* **演習の目的**: 本文の「近年では、機器の高性能化、低」から「うにした手法が採られている。」までを、両端の語句も含めて一字一句違えずに書き写すこと。

* **本文**:
----

説明

振動型アクチュエータの駆動制御装置

【課題】挙動が不安定な低速駆動領域での不要な振動の発生を抑制して駆動を安定化させ、消費電力の抑制を図ることが可能となる振動型アクチュエータの駆動制御装置を提供する。
【解決手段】電気−機械エネルギ変換素子が設けられた弾性体を有する振動体と、前記振動体に直接的または間接的に接触する移動体と、を備え、
前記電気−機械エネルギ変換素子への印加電圧により、前記振動体に励起される振動波によって発生する摩擦力で前記移動体を振動体に対して相対移動させる振動型アクチュエータの駆動制御装置であって、
前記印加電圧の少なくとも周波数及び振幅を、指令手段からの速度指令に基づいて可変制御する制御手段を備え、
前記制御手段によって、予め定めた駆動領域で前記印加電圧の振幅を増加させる。

【発明の詳細な説明】
【技術分野】
【0001】
本発明は、振動型アクチュエータの駆動制御装置に関し、特に安定して低速回転させることを可能とする振動型アクチュエータの駆動制御装置に関するものである。
【背景技術】
【0002】
振動型アクチュエータの一種である超音波モータは、複写機やカメラ用交換レンズなどに搭載されている。
近年では、機器の高性能化、低消費電力化に伴い、高回転精度化、高効率化などが要求されている。
このような振動型アクチュエータは、DCブラシレスモータに代表される電磁モータに比して低速高トルク駆動が可能であるという特徴を有するが、上記要求に対応するためには課題も存在する。
例えば、弾性体と圧電素子とから成るステータと、移動体であるロータとの接触状態によっては、極低速回転域で挙動が安定せず不要な振動を発生させる場合があり、異音や速度ムラの原因となっていた。
【0003】
以上のような接触状態に依存する異音や速度ムラに対応するため、特許文献1では、ステータとロータとの接触状態が全面接触と部分接触の境界領域になることを回避する方法が提案されている。
ここでは、その方法として、振動型アクチュエータへ印加する交流電圧の振幅を一時的に異ならせるようにした手法が採られている。
【先行技術文献】
【特許文献】
【0004】
【特許文献1】特開2005−192276号公報
【発明の概要】
【発明が解決しようとする課題】
【0005】
しかしながら、上記従来例の振動型アクチュエータでは、つぎのような課題を有している。

----

* **提供データ**:
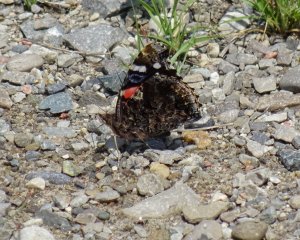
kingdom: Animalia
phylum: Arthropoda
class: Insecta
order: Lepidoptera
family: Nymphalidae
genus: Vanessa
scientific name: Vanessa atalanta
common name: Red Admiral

----

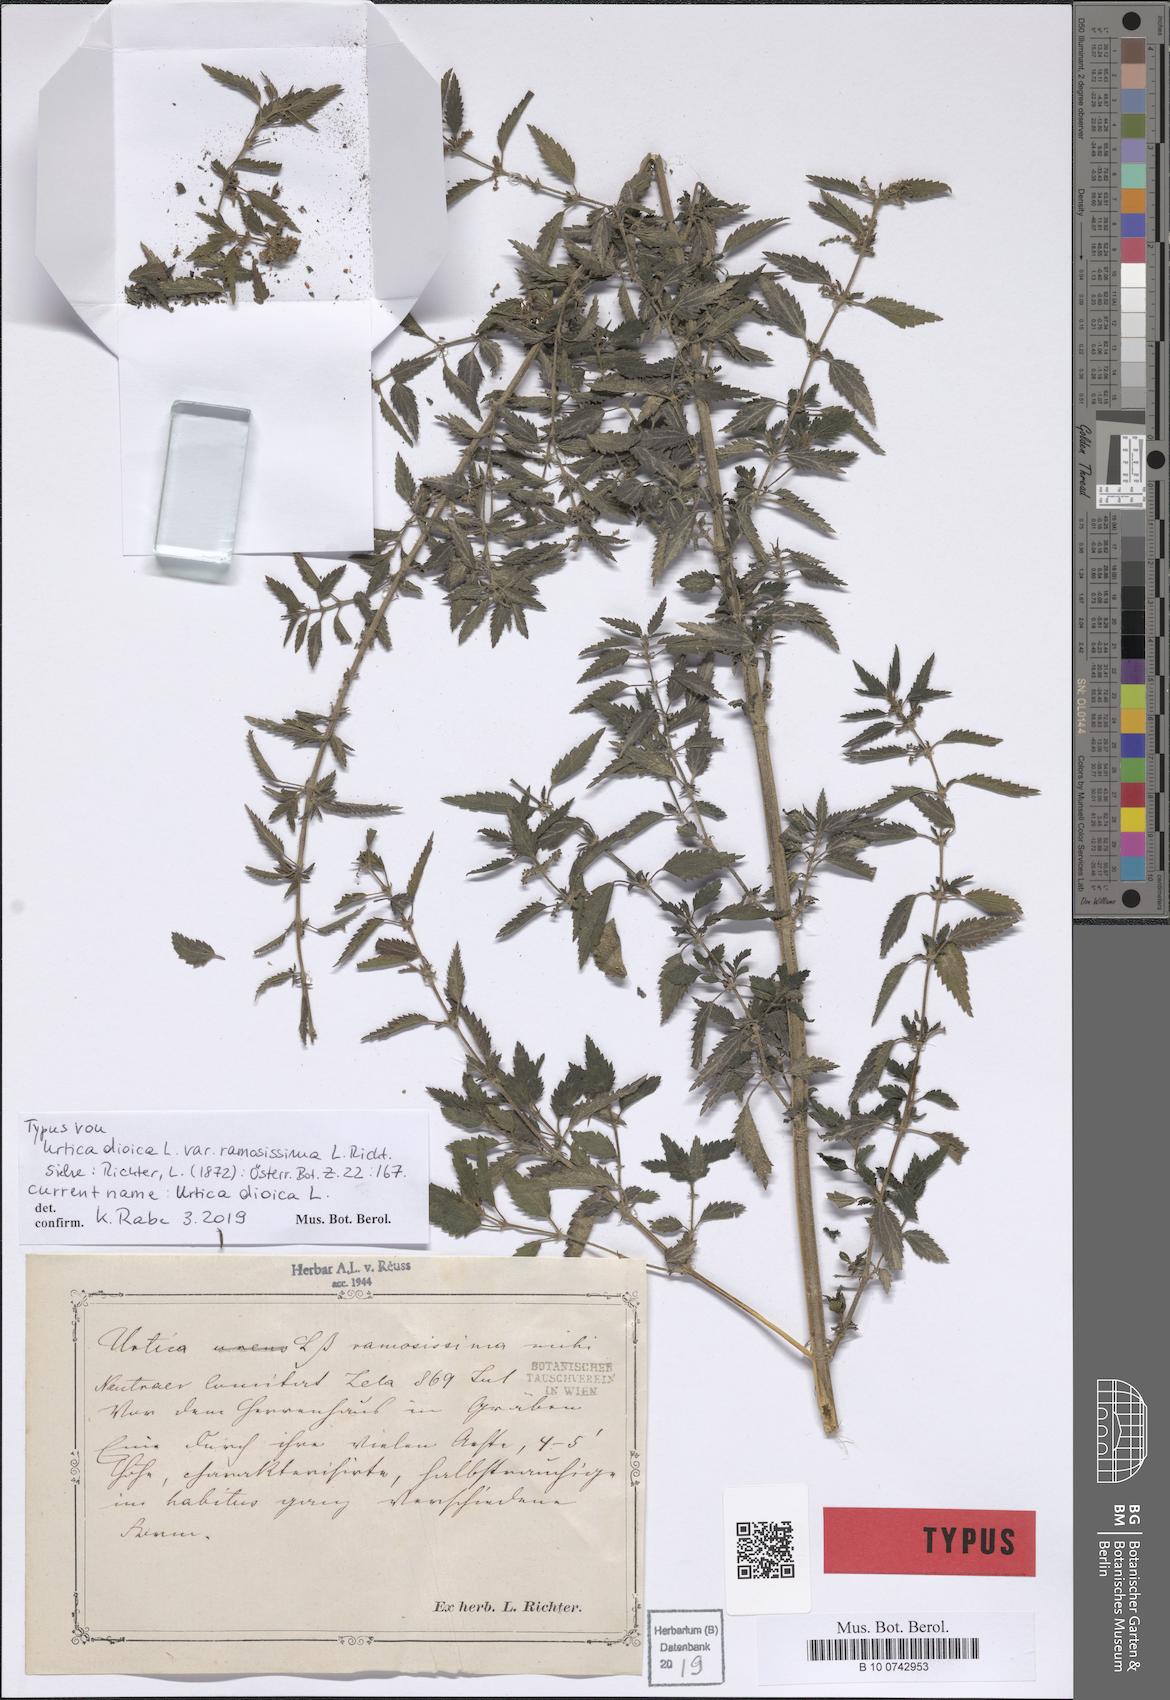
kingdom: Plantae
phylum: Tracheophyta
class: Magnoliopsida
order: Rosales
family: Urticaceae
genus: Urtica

----

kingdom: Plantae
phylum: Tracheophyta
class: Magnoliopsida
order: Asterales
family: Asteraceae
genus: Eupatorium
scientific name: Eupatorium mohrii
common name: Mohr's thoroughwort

----

* **正解**:
近年では、機器の高性能化、低消費電力化に伴い、高回転精度化、高効率化などが要求されている。
このような振動型アクチュエータは、DCブラシレスモータに代表される電磁モータに比して低速高トルク駆動が可能であるという特徴を有するが、上記要求に対応するためには課題も存在する。
例えば、弾性体と圧電素子とから成るステータと、移動体であるロータとの接触状態によっては、極低速回転域で挙動が安定せず不要な振動を発生させる場合があり、異音や速度ムラの原因となっていた。
【0003】
以上のような接触状態に依存する異音や速度ムラに対応するため、特許文献1では、ステータとロータとの接触状態が全面接触と部分接触の境界領域になることを回避する方法が提案されている。
ここでは、その方法として、振動型アクチュエータへ印加する交流電圧の振幅を一時的に異ならせるようにした手法が採られている。